8.54 am Today Programme
Sarah Montague: Since the 1970s, the heads of government of the different EU countries have held regular informal get-togethers. Over the years, these summits, called the European Council, have become more formalised and now the new treaty would for the first time make the Council one of the Union's formal institutions. Some are saying it's a huge change that will dramatically shift the balance of power.
Gisela Stuart is a Labour MP who was part of the group that drew up the European constitution. Robert Jackson is a former minister. He left the Conservative Party and joined Labour because of the Tories’ opposition to Europe.
Good morning to you both.
Both: Good Morning.
SM: Gisela Stuart. Before we look at the effects of this can you give us just a little bit of an explanation, a definition of what the European Council is?
GS: It's when heads of government meet together and it used to be that they met together to coordinate the interests of the nation state. What that new structure actually does – its almost when you look at any institutional governance. It makes them now part of it, the way like, for example, a federal state like Germany would have a directly elected parliament but there'd be another institution which represents the federal component. We in the UK, we have Parliament and the Lords, the two chambers. What this new structure does, is that body where heads of state meet, they become subordinate to the Union's interests, become part of that working and they will now have a duty to represent the interests of the Union, the interest of the member states. And the third and much more interesting element is that the constitutional treaty will potentially allow for that president of that body also to be the same person as the president of the commission. Therefore it's a consolidation of the way the Union works into a structure that is much more like a government.
SM: Robert Jackson, that sounds like a dramatic shift of power.
RJ: Well, I don't agree with that assessment. I mean, there's a long historical debate going back to the beginnings of the European Union about whether it's going to develop on federalist lines or on intergovernmental lines. And the original federalist concept was that that the Commission would become the government with the Council of Ministers a kind of senate and the European Parliament as the kind of House of Commons of the European structure. But since the 1970s, the development of the European Council – the regular meetings three times a year of the heads of government – has shifted the balance towards intergovernmentalism and this is consolidated in this treaty.
SM: So you're saying that basically they're acting more in the interests of member states than the EU?
RJ: Well they… my view is that the European Union has always been about the cooperation of the member states. They've created a number of common institutions to enable them to pursue common policies in areas where they want to have them, er, but basically the states have always been in the driving seat. The federalist vision which was of a genuinely supranational, commission-driven system has faded, and what we have now in this draft treaty is a final consolidation of the development to an intergovernmental system based on the member states.

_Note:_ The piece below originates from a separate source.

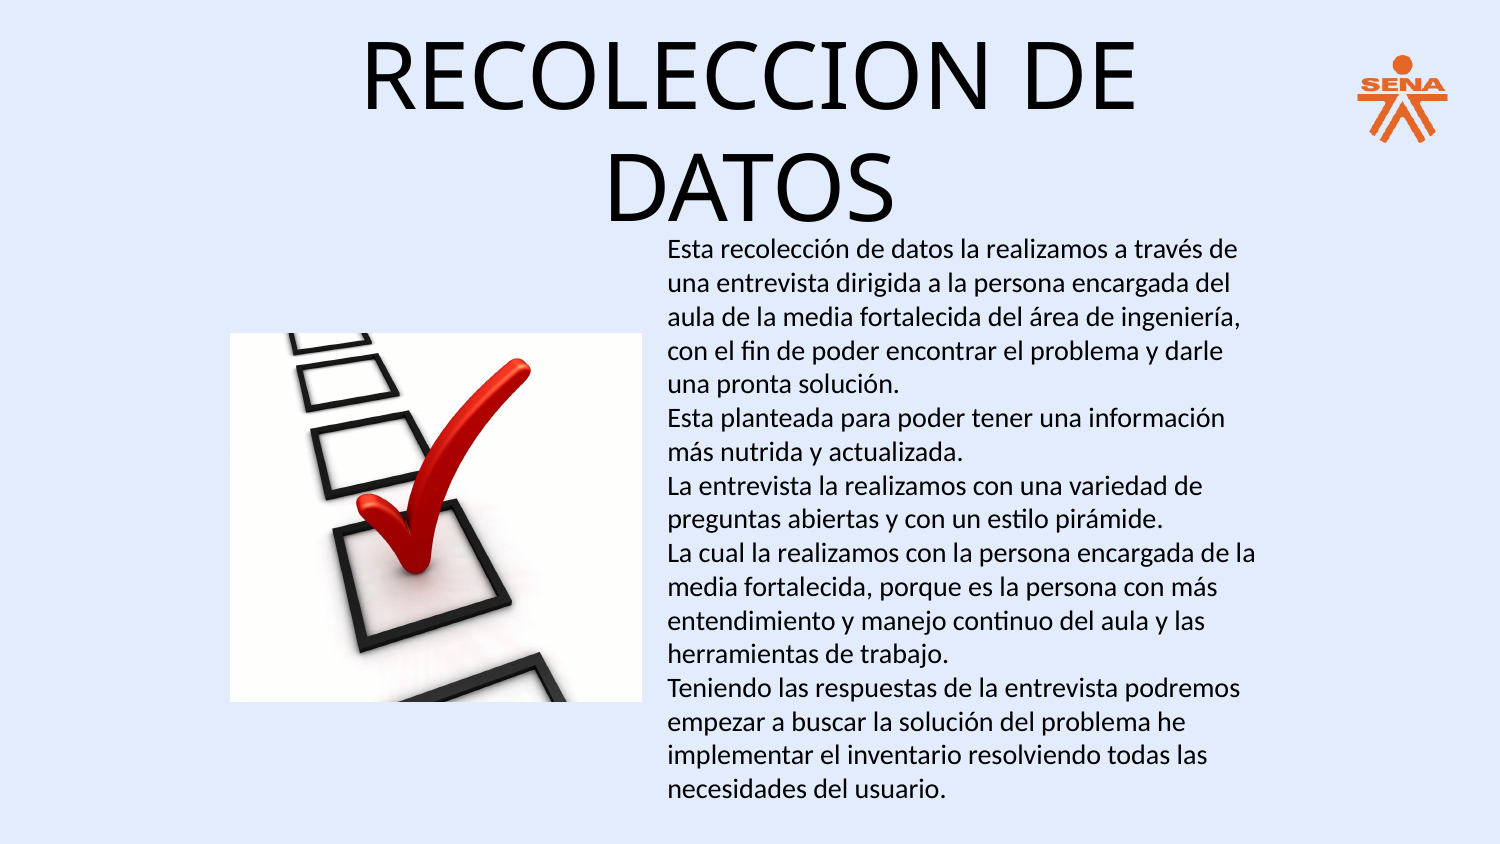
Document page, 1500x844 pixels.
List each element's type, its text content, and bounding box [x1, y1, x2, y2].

SM: Gisela Stuart, when you imagine the heads of government, the heads of all the EU countries, governments, sitting down in a room together, it’s difficult to believe that they suddenly leave their responsibilities for acting for their own countries at the door and suddenly start thinking, acting for the EU?
GS: Robert was right in the Union when you had six or even twelve or possibly even up to 15. He really should look at how the Union’s developed in the last 10-15 years. You now have 27 heads of government sitting round the table and more of them. They will decide by qualified majority. We now even have a duty imposed on national parliaments how they should act. And we have a commission no longer representing every member state. So, by about 2014, when all these changes have come into place, the dynamics of power by far more member states, so for the member states to be the driving force will be much more unlikely because for the 27 to agree will be much more difficult than the original six were. So I think Robert was right in the 90s but he’s failed to understand how the Union's developed in the last 10-15 years.
RJ: Well, I just don't agree with that assessment. Gisela's making a strong point …
SM: 27 is very different from a handful.
RJ: I think 27 means that this consolidates this move towards intergovernmentalism because these 27 different countries all have their different interests. And what happens is a much more complicated process of coalition-building between the different states. And meanwhile, Gisela's point about legal duties to further the interests of the Union. Now, I mean, those are words on paper. In practice, member states will consult their interests and they will work together when they think it's in their interests and otherwise not.
SM: Robert Jackson, Gisela Stuart, thank you.